それらは国家が巨大資本に投資すべき諸分野であって,まだまだ,日本ではニッチを創出することができるはずもない分野だったし,アメリカ流ベンチャーが育つはずもない,不毛な分野,だった.唯一あるとしたら,ITでしょうが,それに挑戦するには,ホリエモンみたいな「無知と(ココロの)貧困と野蛮」が必要のようだし,結局,ありゃ人びとの「搾取」あるいは「詐欺」と紙一重,要は,ヒトをこき使って,そこから絞り取るわけだし,とにかく自分の自由になる時間を作りたい,そのためだけに仕事をやっていたようなものでした.ヒトを使っての金儲けは,もとから「やる気」は全くなかった.

わたしの場合,人ごとではなくて,この「研究室」の本とコンピュータを「ただの粗大ゴミ」として残さないように,とキットと仰せつけられているわけです.したがってわたしも含めて「ただの粗大ゴミ」にならないように,全てを電子化しておこうか,と算段しているのです.それにしてもまた先立つものが必要です.

しかし自前で自分の金融資産を運用してなんとかそれで賄おうとしたって,今のご時世,わがささやかな「研究室ファンド」さえ,とりわけ今度の震災とヨーロッパ発の財政金融危機でそれなりのダメージを受けました.私の場合,この「研究室」を維持するだけに,年間家賃分だけみなさんより余分にかかってしまう.とにかくそれだけの額はこの資本「主義」社会から誰にも迷惑をかけずに「取り返してやろう」と思っていかないと,結局は資本主義を「克服する」どころか,それに完全に屈伏した,負けたことになってしまう,ということで「一所懸命」やっている次第です.

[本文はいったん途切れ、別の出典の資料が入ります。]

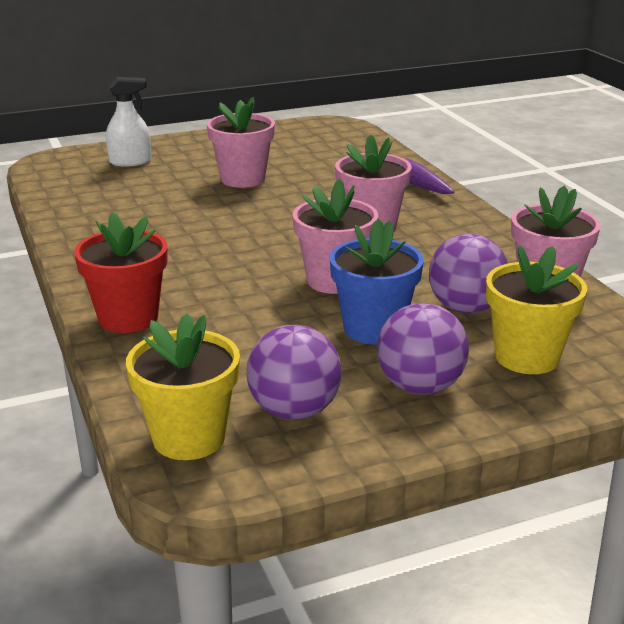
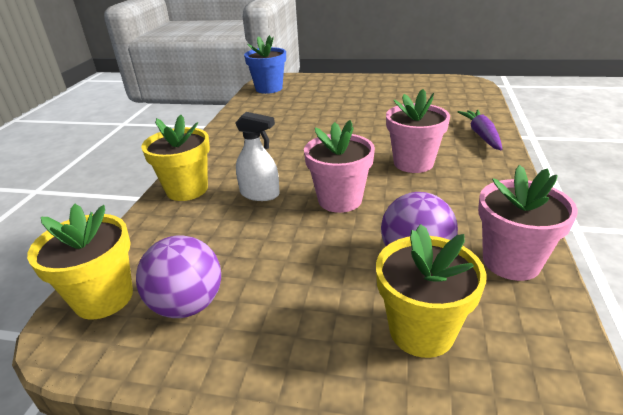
camera: 35 degrees right, 5 degrees up
(128, 318) = (187, 189): red flower pot -> yellow flower pot
(130, 162) = (312, 87): white spray bottle -> white spray bottle (260, 194)
(243, 179) = (364, 109): pink flower pot -> none
(373, 329) = (323, 251): blue flower pot -> blue flower pot (269, 88)
(420, 386) = (298, 323): purple ball -> none

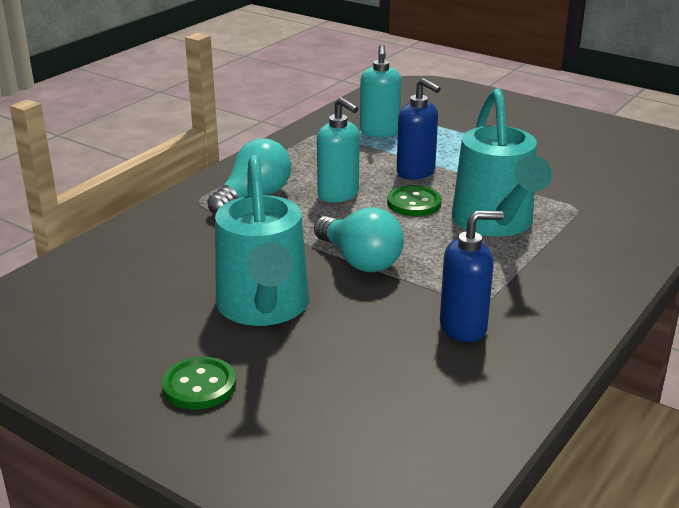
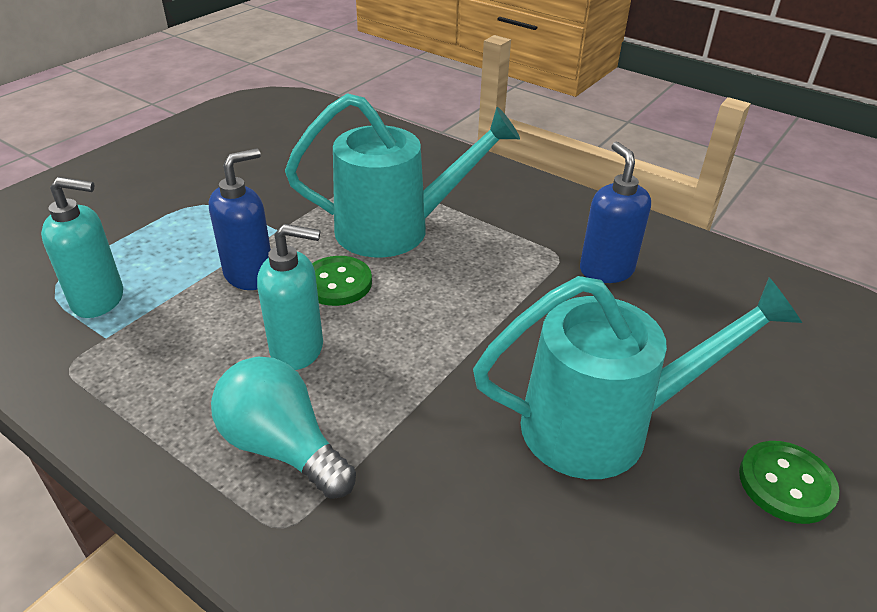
camera: 90 degrees left, 10 degrees up
(338, 195) = (298, 349): turquoise soap dispenser -> turquoise soap dispenser turned 45 degrees clockwise
(360, 260) = (480, 335): turquoise light bulb -> none

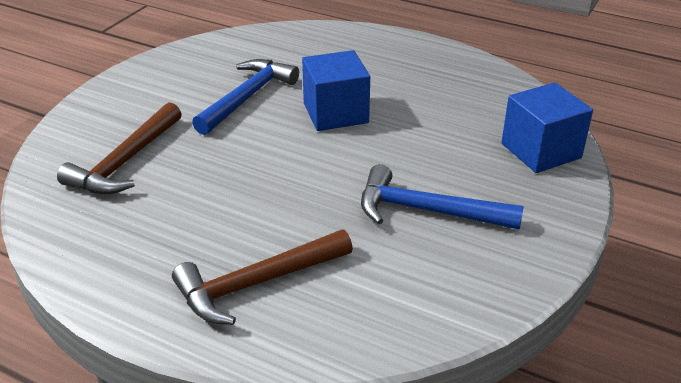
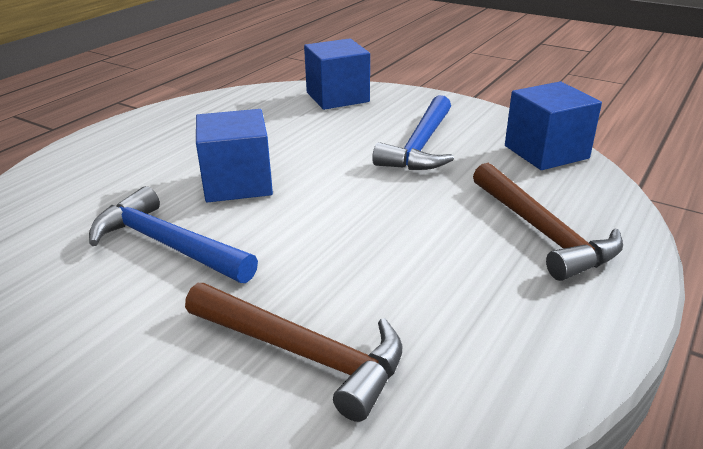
camera: 85 degrees left, 5 degrees down
(431, 308) = (546, 152): none -> blue cube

「金がヒトを動かす」といったら,急に「聞きたくない」と言いだした友人もいました.わたしは研究者時代に「研究費(=人件費)」を掻き集めるのにずいぶん苦労したことがあったので,「とにかく(現代的,ビッグ・プロジェクト型の,いわゆる巨大「科」学,big science,とりわけIT関連,では)研究するのにも『お金(それはヒトを「何事か」をなさなければ,と駆り立てるための,いわば道具でしょう)』がかかってしょうがなかった」といいたかっただけなのですがね.人間万事金世中.人間関係をよくもわるくもするのがお金ですね.